Millville tables notion of police study


The Millville Town Council this week “shelved” the idea of having a police study conducted. In March 2011, the council had approved spending $650 for an initial study by the International Association of Chiefs of Police (IACP), to help determine the town’s need for police coverage. At their January town council meeting they decided they would have Town Manager Debbie Botchie get a little more information.

Mayor Gerry Hocker reported, on Botchie’s behalf, this week at a Jan. 23 town council workshop that the Department of Homeland Security does not do such studies, that the Institute of Public Administration at the University of Delaware has never done it, that a similar study conducted for Ocean View concentrated on staffing only. Further, he said, the International City and County Management Association (ICMA) does such studies at a cost of $1,000 per day, plus expenses, with a $3,000 cap.

Botchie had been tasked with checking with other organizations such as those, to compare the $650 quote they received from IACP.
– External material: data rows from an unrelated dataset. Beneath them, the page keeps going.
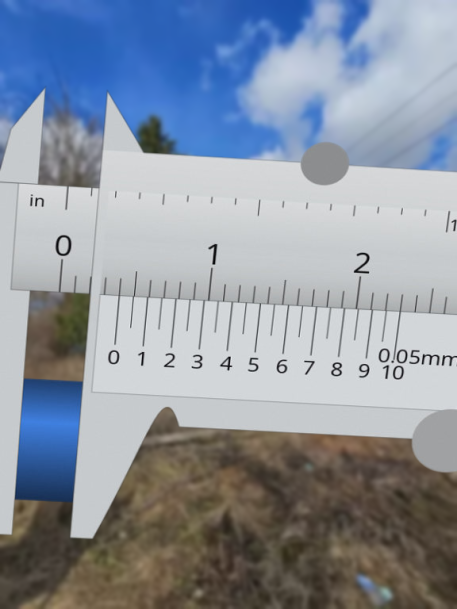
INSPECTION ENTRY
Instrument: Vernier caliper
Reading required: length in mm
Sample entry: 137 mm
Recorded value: 4.0 mm
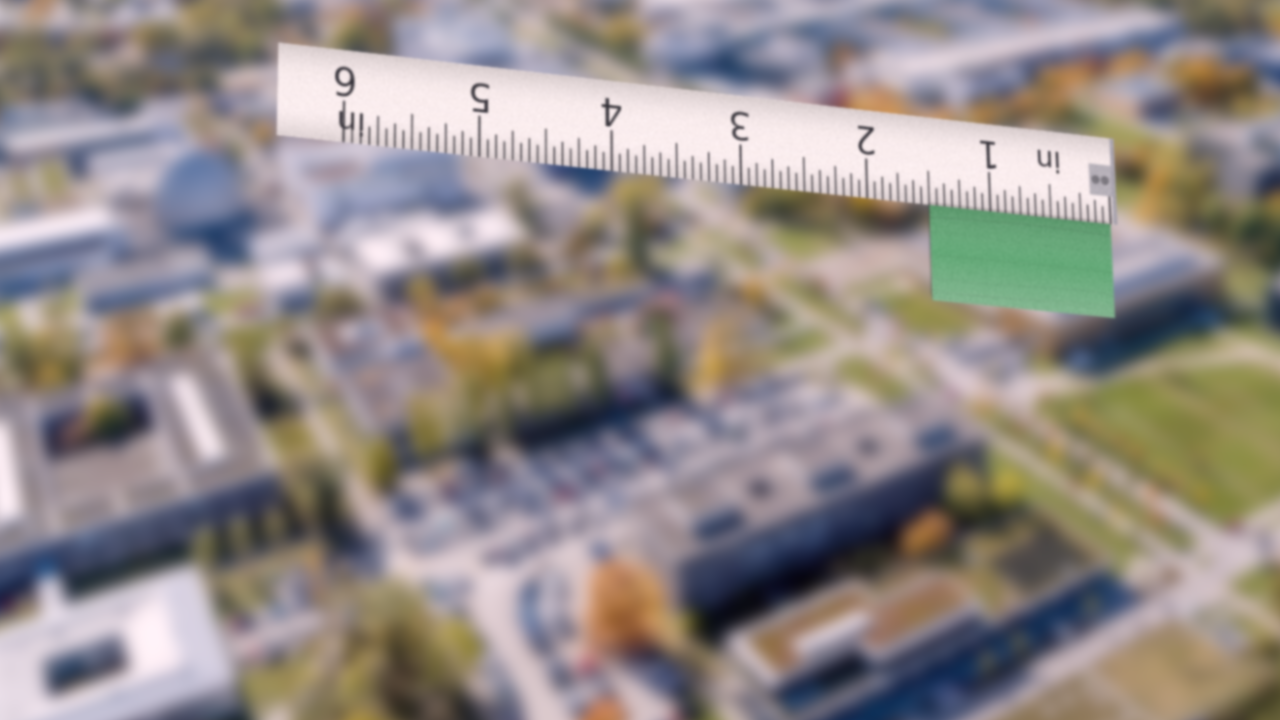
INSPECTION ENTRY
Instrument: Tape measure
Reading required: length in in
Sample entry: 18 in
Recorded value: 1.5 in
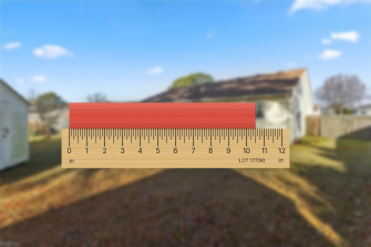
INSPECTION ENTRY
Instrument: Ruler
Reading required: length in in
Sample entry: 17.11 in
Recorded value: 10.5 in
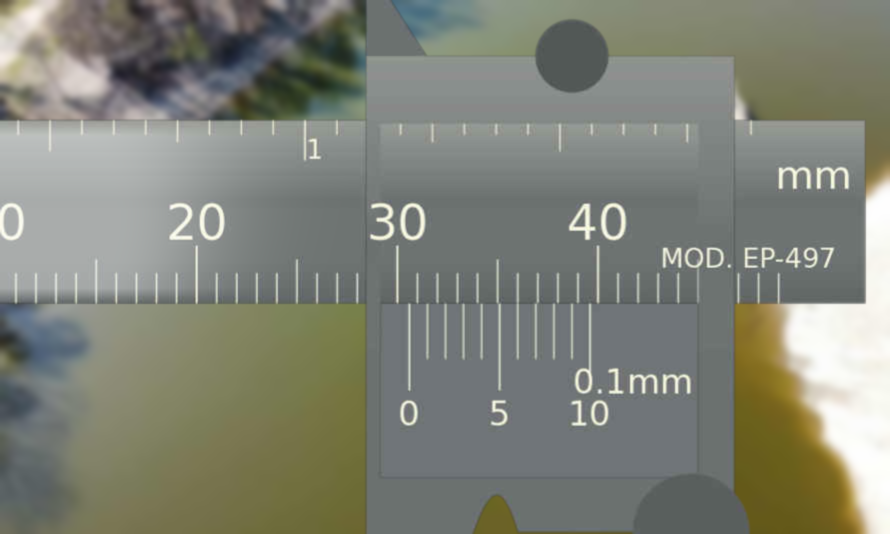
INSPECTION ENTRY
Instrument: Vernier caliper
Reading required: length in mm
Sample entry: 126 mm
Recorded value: 30.6 mm
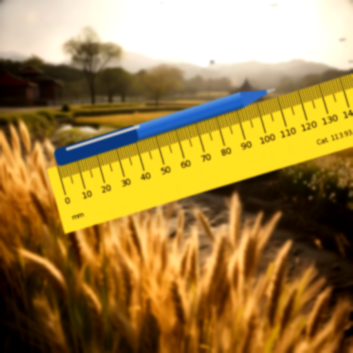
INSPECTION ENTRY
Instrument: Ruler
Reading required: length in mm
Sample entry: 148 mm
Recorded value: 110 mm
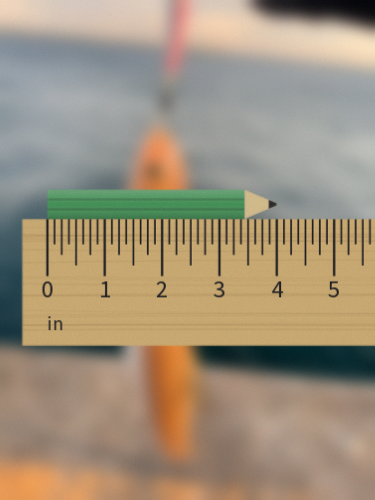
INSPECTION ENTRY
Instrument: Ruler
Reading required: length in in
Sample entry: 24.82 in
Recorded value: 4 in
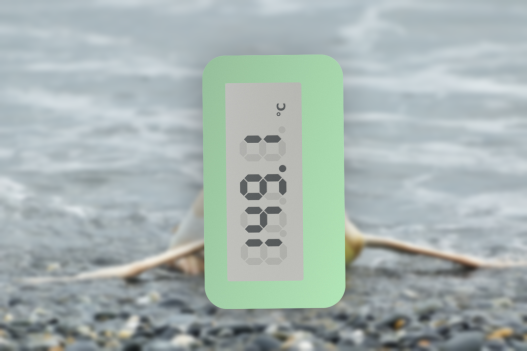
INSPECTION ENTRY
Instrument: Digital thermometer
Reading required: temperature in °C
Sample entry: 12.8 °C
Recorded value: 149.1 °C
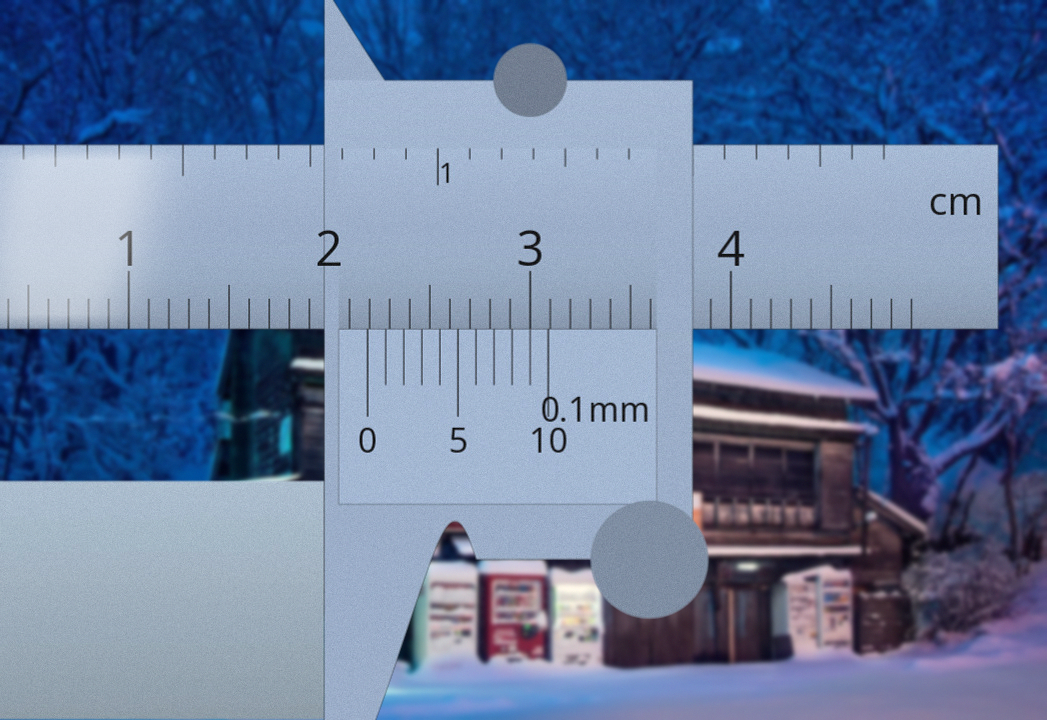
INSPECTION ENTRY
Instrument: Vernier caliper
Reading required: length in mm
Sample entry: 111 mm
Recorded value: 21.9 mm
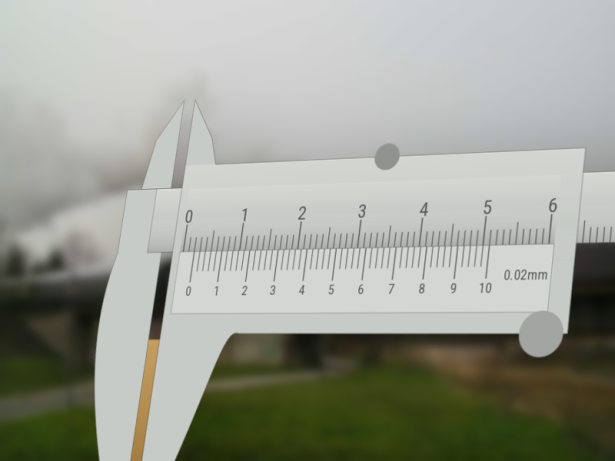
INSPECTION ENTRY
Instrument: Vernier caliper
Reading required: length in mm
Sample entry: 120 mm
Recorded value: 2.0 mm
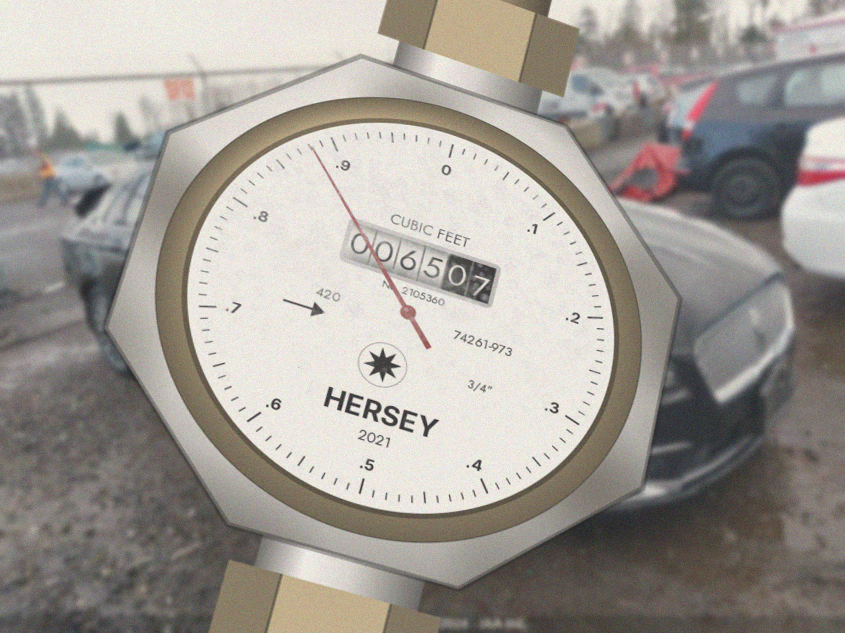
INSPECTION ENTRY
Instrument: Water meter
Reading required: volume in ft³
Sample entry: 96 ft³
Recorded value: 6506.88 ft³
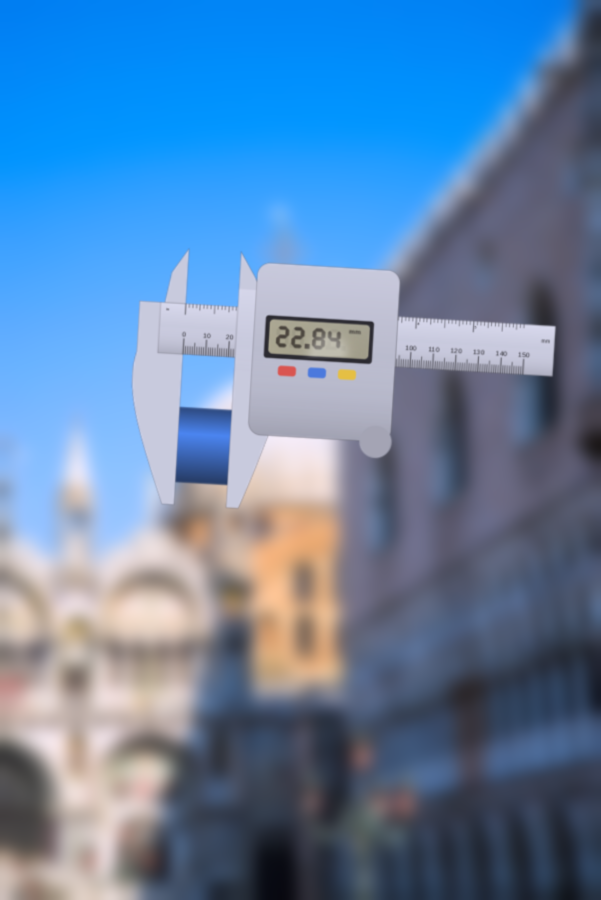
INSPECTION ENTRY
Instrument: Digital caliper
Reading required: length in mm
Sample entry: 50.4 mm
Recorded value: 22.84 mm
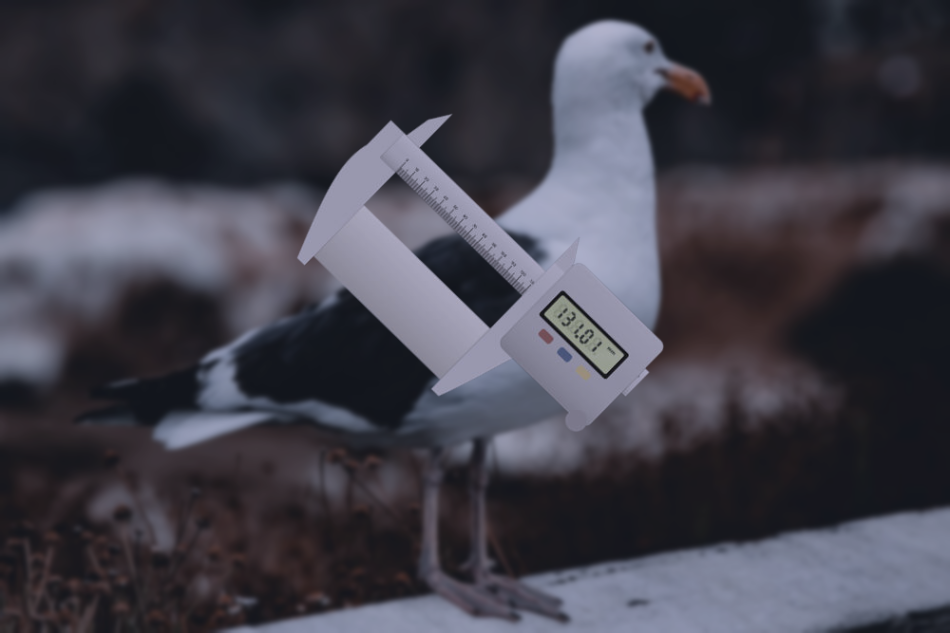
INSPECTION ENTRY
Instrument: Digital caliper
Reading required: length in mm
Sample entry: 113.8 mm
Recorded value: 131.01 mm
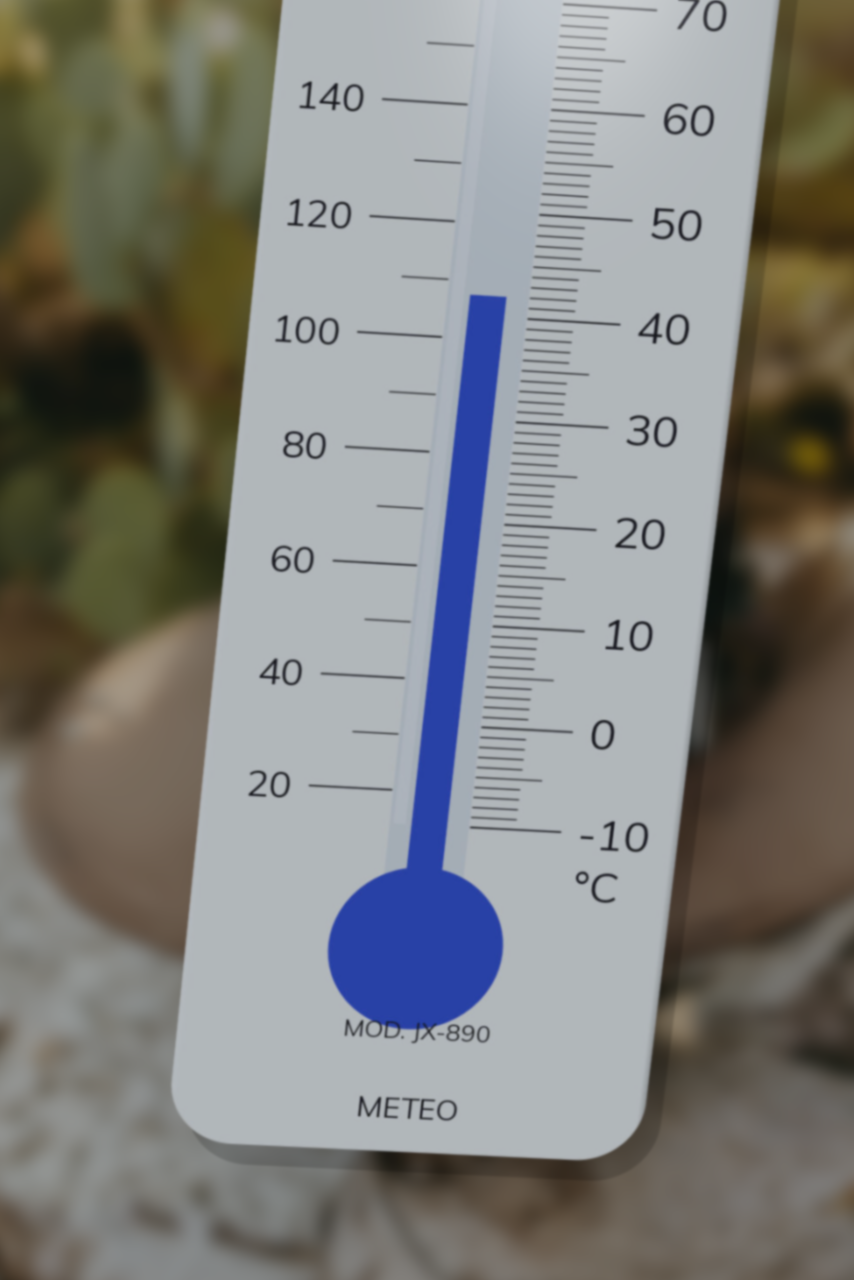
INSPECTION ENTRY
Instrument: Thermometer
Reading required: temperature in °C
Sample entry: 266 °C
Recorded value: 42 °C
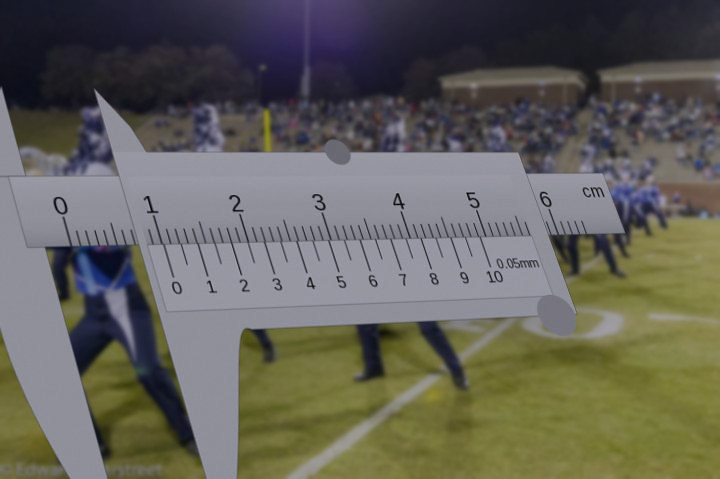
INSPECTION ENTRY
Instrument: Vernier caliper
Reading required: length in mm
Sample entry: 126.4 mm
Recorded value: 10.2 mm
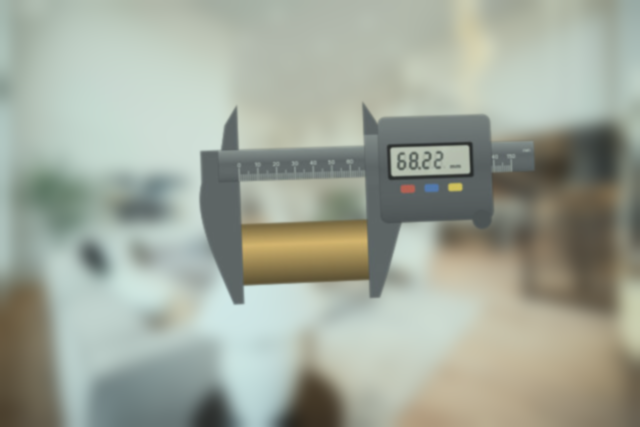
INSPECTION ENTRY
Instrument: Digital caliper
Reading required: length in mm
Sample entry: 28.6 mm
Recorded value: 68.22 mm
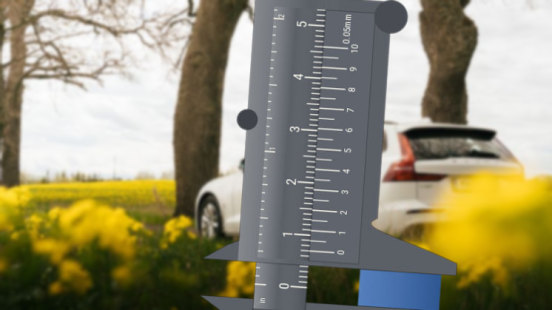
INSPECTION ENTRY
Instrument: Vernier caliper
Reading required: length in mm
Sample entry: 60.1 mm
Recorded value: 7.0 mm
Councilwoman Joan Bennett argued that $3,000 had never been spent on a survey or study for the town addition, that it just “appeared” one day, and said, “What’s so bad about spending $3,000 for the public safety for our citizens and business owners?”

Councilman Jon Subity said he was happy that the ICMA at least had a scope of what the town would be getting for $1,000 per day but still thought it would be a waste of money studying something townspeople had said in a survey a little more than a year ago that they “wanted but weren’t willing to pay higher taxes for.”

Councilman Richard Thomas asked if college students couldn’t study the need for a police department for part of a class and offered that some Salisbury University students had expressed some interest in such as a class.

Councilman Robert Gordon said he would like to see the idea shelved for a period of three years to let the economy settle, and to give the town time to figure out what its need are.

Hocker added that, at his family’s grocery stores, they have prosecuted 40 people for shoplifting in the past year or so and, while previously it had taken 45 minutes to an hour before the state police would arrive, that is not the case anymore.

“Now, many times, they are sitting in the parking lot before the customer leaves the store — and that is service.” He explained that “once they conceal it, it is theft, but we let them get to the door.”

He also said the representative from IACP said had told them that many of the towns and cities that he studies have more police officers than Millville has residents, and added that most towns and cities are downsizing and merging departments, rather than starting them. Gordon offered motion to shelve the issue for a period of three years, “so it doesn’t creep up every two or three months.” But after Town Solicitor Seth Thompson said the council should be careful not to “bind future council legislatively,” he changed his motion to bring it up “at a later date,” so as not to preclude a different council from bringing it up before the end of the three-year period.

The council voted 5-0 to shelve the idea of a police study until “a later date.”